▸ **Textabschnitt**
Im Hinblick darauf hat der Oberste Gerichtshof schon ausgesprochen, daß es nach § 74 Abs 3 UrhG genügt, wenn der Lichtbildhersteller seinen Namen auf die Umhüllung der Negativfilme, auf die für die Diapositive verwendeten Plastiksäckchen oder auf die Rückseite von Papierabzügen schreibt (MR 1986, H 5, 18 = ÖBl 1987, 53 - Rennbahn-Expreß), wäre doch die Anbringung des Namens auf dem Negativ selbst technisch ebenso unmöglich wie auf einem ungerahmten Diapositiv. M.Walter meinte hiezu (MR 1986 aaO 19 f), daß darüber hinaus jede entsprechende Verbindung mit dem Lichtbild ausreichen müsse, wie etwa der Hinweis auf die anzubringende Herstellerbezeichnung in einem Begleitschreiben, dem die zu veröffentlichenden Lichtbilder angeschlossen sind; zumindest im Fall ständiger Geschäftsbeziehungen werde man darüber hinaus davon ausgehen können, daß der Nutzer die Herstellerbezeichnung auch dann anzubringen habe, wenn der Name des Fotografen bekannt und die Inanspruchnahme des Rechtes, genannt zu werden, nicht zweifelhaft ist.

Der Kläger vertritt nun die Auffassung, daß schon seine Vereinbarung mit der Werbegemeinschaft "die Handlung des Lichtbildherstellers gemäß § 74 Abs 3 UrhG" (S. 92) bedeute und daher auch jeden späteren Erwerber - wie die Beklagten - zur ausreichenden Herstellerbezeichnung verpflichte. Dem kann aber nicht gefolgt werden:

Der Kläger hat aus der festgestellten Vereinbarung mit der Werbegemeinschaft keinen vertraglichen Anspruch gegen die Beklagten. Eine Überbindung der Verpflichtungen der Werbegemeinschaft auf die Beklagten ist weder behauptet noch festgestellt worden; in erster Instanz haben die Kläger nicht einmal die Kenntnis der Beklagten von dieser Vereinbarung behauptet.

Vereinbart ein Lichtbildhersteller mit dem Erwerber seines Lichtbildes, daß dieser bei der Vervielfältigung oder Verbreitung des Lichtbildes die Herstellerbezeichnung anzubringen habe, dann liegt eine vertragliche Regelung vor; ob der Lichtbildhersteller an dem Lichtbild selbst oder in Verbindung damit seine Herstellerbezeichnung anbringt, ist in diesem Fall unerheblich.

▸ **Was zu tun ist**
1 > Worauf darf der Lichtbildhersteller laut dem Text über die Herstellerbezeichnung bei Lichtbildern seinen Namen schreiben, damit es nach § 74 Abs 3 UrhG genügt?
2 > Entnehmen Sie dem Text über die Herstellerbezeichnung bei Lichtbildern den Teil, der mit den Worten „Der Kläger vertritt“ beginnt und mit „dieser Vereinbarung behauptet.“ endet, und geben Sie ihn unverändert wieder.
3 > Schreiben Sie den Text über die Herstellerbezeichnung bei Lichtbildern im Anschluss an seinen letzten Satz weiter.

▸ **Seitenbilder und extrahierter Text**
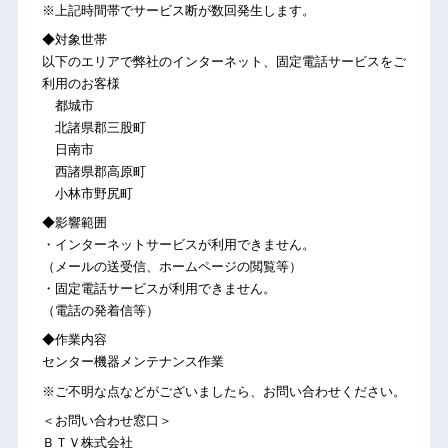
※上記時間帯でサービス断が数回発生します。
◆対象世帯
以下のエリアで弊社のインターネット、固定電話サービスをご
利用のお客様
都城市
北諸県郡三股町
日南市
西諸県郡高原町
小林市野尻町
◆影響範囲
・インターネットサービスが利用できません。
（メールの送受信、ホームページの閲覧等）
・固定電話サービスが利用できません。
（電話の発着信等）
◆作業内容
センター機器メンテナンス作業
※ご不明な点などがございましたら、お問い合わせください。
＜お問い合わせ窓口＞
ＢＴＶ株式会社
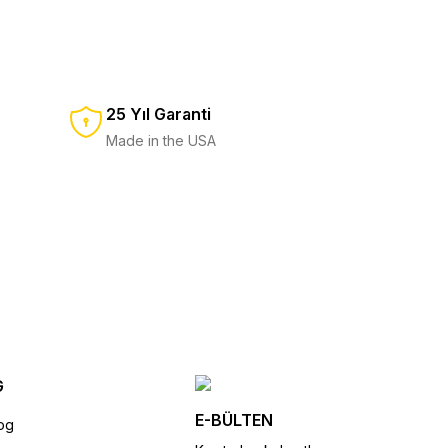
Siyah Deri Kılıf
OHT
Standart Kılıf
1.750,00 TL
%8
1.900,00 TL
650,00 TL
%13
750,00 TL
25 Yıl Garanti
SEPETE EKLE
Made in the USA
SEPETE EKLE
G
E-BÜLTEN
og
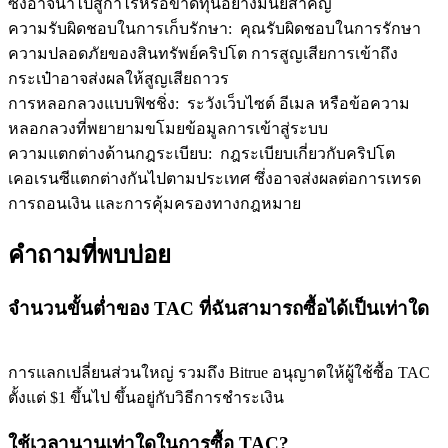
ซึ่งอาจนำไปสู่กำไรหรือขาดทุนอย่างมีนัยสำคัญ
ความรับผิดชอบในการเก็บรักษา
:
คุณรับผิดชอบในการรักษา
ความปลอดภัยของสินทรัพย์คริปโต การสูญเสียการเข้าถึง
กระเป๋าอาจส่งผลให้สูญเสียถาวร
การหลอกลวงแบบฟิชชิ่ง
:
ระวังเว็บไซต์ อีเมล หรือข้อความ
หลอกลวงที่พยายามขโมยข้อมูลการเข้าสู่ระบบ
ความแตกต่างด้านกฎระเบียบ
:
กฎระเบียบเกี่ยวกับคริปโต
เคอเรนซีแตกต่างกันไปตามประเทศ ซึ่งอาจส่งผลต่อการเทรด
การถอนเงิน และการคุ้มครองทางกฎหมาย
คำถามที่พบบ่อย
จำนวนขั้นต่ำของ TAC ที่ฉันสามารถซื้อได้เป็นเท่าใด
การแลกเปลี่ยนส่วนใหญ่ รวมถึง Bitrue อนุญาตให้ผู้ใช้ซื้อ TAC
ตั้งแต่ $1 ขึ้นไป ขึ้นอยู่กับวิธีการชำระเงิน
ใช้เวลานานเท่าใดในการซื้อ TAC?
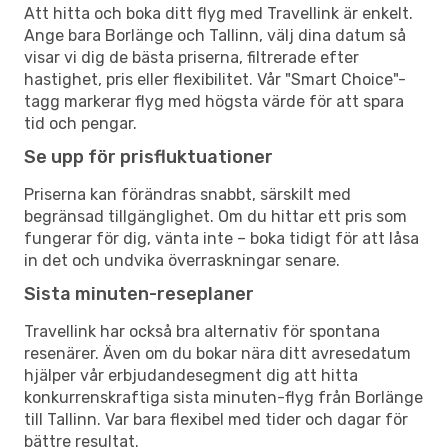
Att hitta och boka ditt flyg med Travellink är enkelt.
Ange bara Borlänge och Tallinn, välj dina datum så
visar vi dig de bästa priserna, filtrerade efter
hastighet, pris eller flexibilitet. Vår "Smart Choice"-
tagg markerar flyg med högsta värde för att spara
tid och pengar.
Se upp för prisfluktuationer
Priserna kan förändras snabbt, särskilt med
begränsad tillgänglighet. Om du hittar ett pris som
fungerar för dig, vänta inte – boka tidigt för att låsa
in det och undvika överraskningar senare.
Sista minuten-reseplaner
Travellink har också bra alternativ för spontana
resenärer. Även om du bokar nära ditt avresedatum
hjälper vår erbjudandesegment dig att hitta
konkurrenskraftiga sista minuten-flyg från Borlänge
till Tallinn. Var bara flexibel med tider och dagar för
bättre resultat.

▸ **Lösungen**
1 > Auf die Umhüllung der Negativfilme, auf die für die Diapositive verwendeten Plastiksäckchen oder auf die Rückseite von Papierabzügen.

2 >
Der Kläger vertritt nun die Auffassung, daß schon seine Vereinbarung mit der Werbegemeinschaft "die Handlung des Lichtbildherstellers gemäß § 74 Abs 3 UrhG" (S. 92) bedeute und daher auch jeden späteren Erwerber - wie die Beklagten - zur ausreichenden Herstellerbezeichnung verpflichte. Dem kann aber nicht gefolgt werden:

Der Kläger hat aus der festgestellten Vereinbarung mit der Werbegemeinschaft keinen vertraglichen Anspruch gegen die Beklagten. Eine Überbindung der Verpflichtungen der Werbegemeinschaft auf die Beklagten ist weder behauptet noch festgestellt worden; in erster Instanz haben die Kläger nicht einmal die Kenntnis der Beklagten von dieser Vereinbarung behauptet.

3 >
Der gesetzliche Anspruch des Lichtbildherstellers nach § 74 Abs 1 Satz 1 UrhG setzt voraus, daß der Wunsch des Herstellers, auf allen Ausfertigungen seine Bezeichnung anzubringen, auf objektive Weise in enger Verbindung mit dem Lichtbild zum Ausdruck gebracht wird. Stellt der Hersteller ein solches Verlangen etwa nur in einem Begleitschreiben an den ersten Abnehmer, dann wird ein späterer Erwerber, sofern ihm nicht der Wille des Herstellers bekannt wird, daran nicht gebunden sein. Das gleiche muß aber auch für bloße Aufschriften auf einer Verpackung gelten. Ob die Werbegemeinschaft - sieht man von der besonderen Vereinbarung ab - allein auf Grund der Aufschrift auf der Verpackung des Paketes zur Anbringung der Herstellerbezeichnung verpflichtet gewesen wäre, braucht hier nicht untersucht zu werden; daß auch die Beklagten diese Verpackung samt Aufschrift jemals bekommen hätten, wurde nicht einmal behauptet, geschweige denn als bescheinigt angenommen. Eine mit dem Lichtbild verbundene Herstellerbezeichnung des Klägers lag sohin nicht vor. Mit Recht haben daher die Vorinstanzen die Voraussetzungen des § 74 Abs 3 UrhG verneint.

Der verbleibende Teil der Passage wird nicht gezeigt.